There is no current consensus on the management of extravasations with hyaluronidase in pediatric patients with literature demonstrating a range from 15 to 1500 units. ¹⁹ In a standard extravasation, the standard dose is 15 units in pediatric patients and 150 units in adults. ²⁰ However, in the treatment of severe extravasation injury (classed as grade 3 or 4 [ie, with evidence of epidermolysis or necrosis ²¹ ]), then a pediatric dose of 150 units is recommended for vesicant chemotherapeutics. ²² A recent survey of pediatric intensive care units in the NHS found that teams would like to see more information on the use of hyaluronidase as a tool in the management of their patients—particularly in extravasation injuries. ²³ The last published case report on the use of hyaluronidase in an infant (14 month old) with PGS was over 25 years ago; in that study, a fixed-rate dose of 24 units was used. ¹⁵ In this case we have successfully managed the patient by locally infiltrating subcutaneous hyaluronidase diffusely to the affected area, and titrating its dose to effect, rather than aiming to adhere to any specific dosing limitation. The total dose administered was 750 IU (0.5 ml of a standard 1500 IU/ml solution).

The exact mechanism by which PGS occurs is unknown, with several theories proposed—as previously discussed. Hyaluronidase is an endoglycosidase and breaks down hyaluronic acid into monosaccharides; hyaluronic acid is a major component of the extracellular matrix (ECM) and is found in multiple organs (testis, spleen, skin, eyes, liver, kidneys) as well as in body fluids (tears, blood, semen). ²⁴ Its utility in drug-induced injuries (eg, extravasation) is thought to be as this depolymerization of the ECM increases tissue permeability to aid in dispersion of the infiltrated agents. ²⁰ Accordingly, it can only be assumed here a similar mechanism for dissolution was employed when the hyaluronidase was injected.

The implications here are twofold.

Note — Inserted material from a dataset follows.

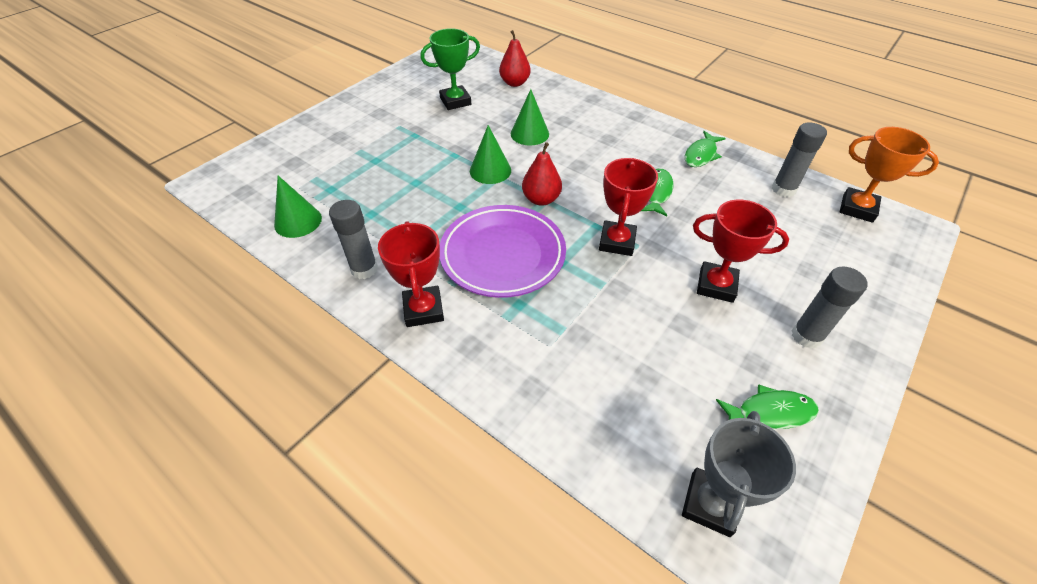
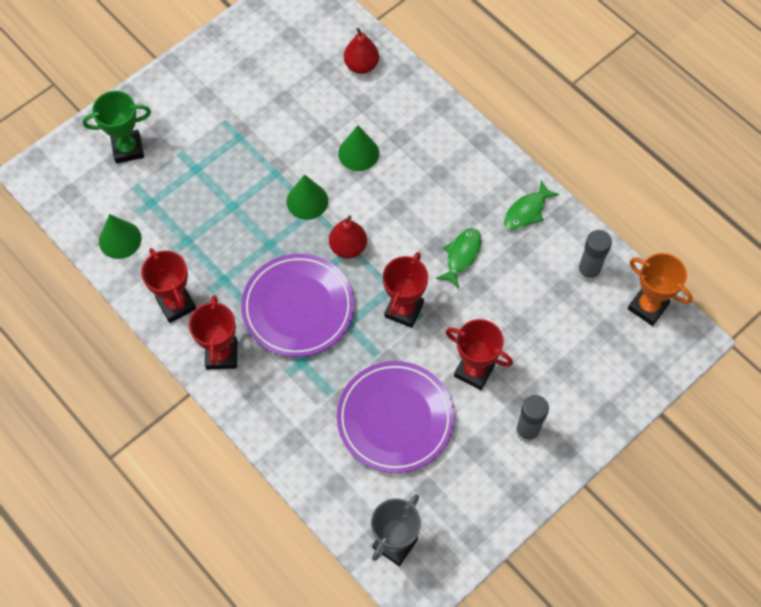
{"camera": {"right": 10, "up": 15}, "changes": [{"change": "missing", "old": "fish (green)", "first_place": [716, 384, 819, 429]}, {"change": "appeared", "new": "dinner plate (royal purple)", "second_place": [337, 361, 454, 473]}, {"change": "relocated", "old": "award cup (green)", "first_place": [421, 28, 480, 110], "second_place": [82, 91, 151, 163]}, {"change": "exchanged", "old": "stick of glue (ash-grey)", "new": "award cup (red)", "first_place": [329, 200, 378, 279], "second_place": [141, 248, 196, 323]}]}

First, this case report further supports the use of hyaluronidase in PGS. Secondly, that a dose can be selected dependent on the response to the agent and—in our case—safely at 750 IU. Further study of this condition and its potential treatments is required. This includes developing a better understanding of the mechanism of PGS, the action of hyaluronidase, and the best management of PGS.

Conclusions

This case and importantly titrating to effect, with no fixed dose (up to the maximum safe reported limits for the pediatric population), provides an effective and safe treatment for treating distal cases of early cases of PGS in children. In more proximal cases, clinician discretion regarding dosage and the practicalities of subcutaneous injections should be considered.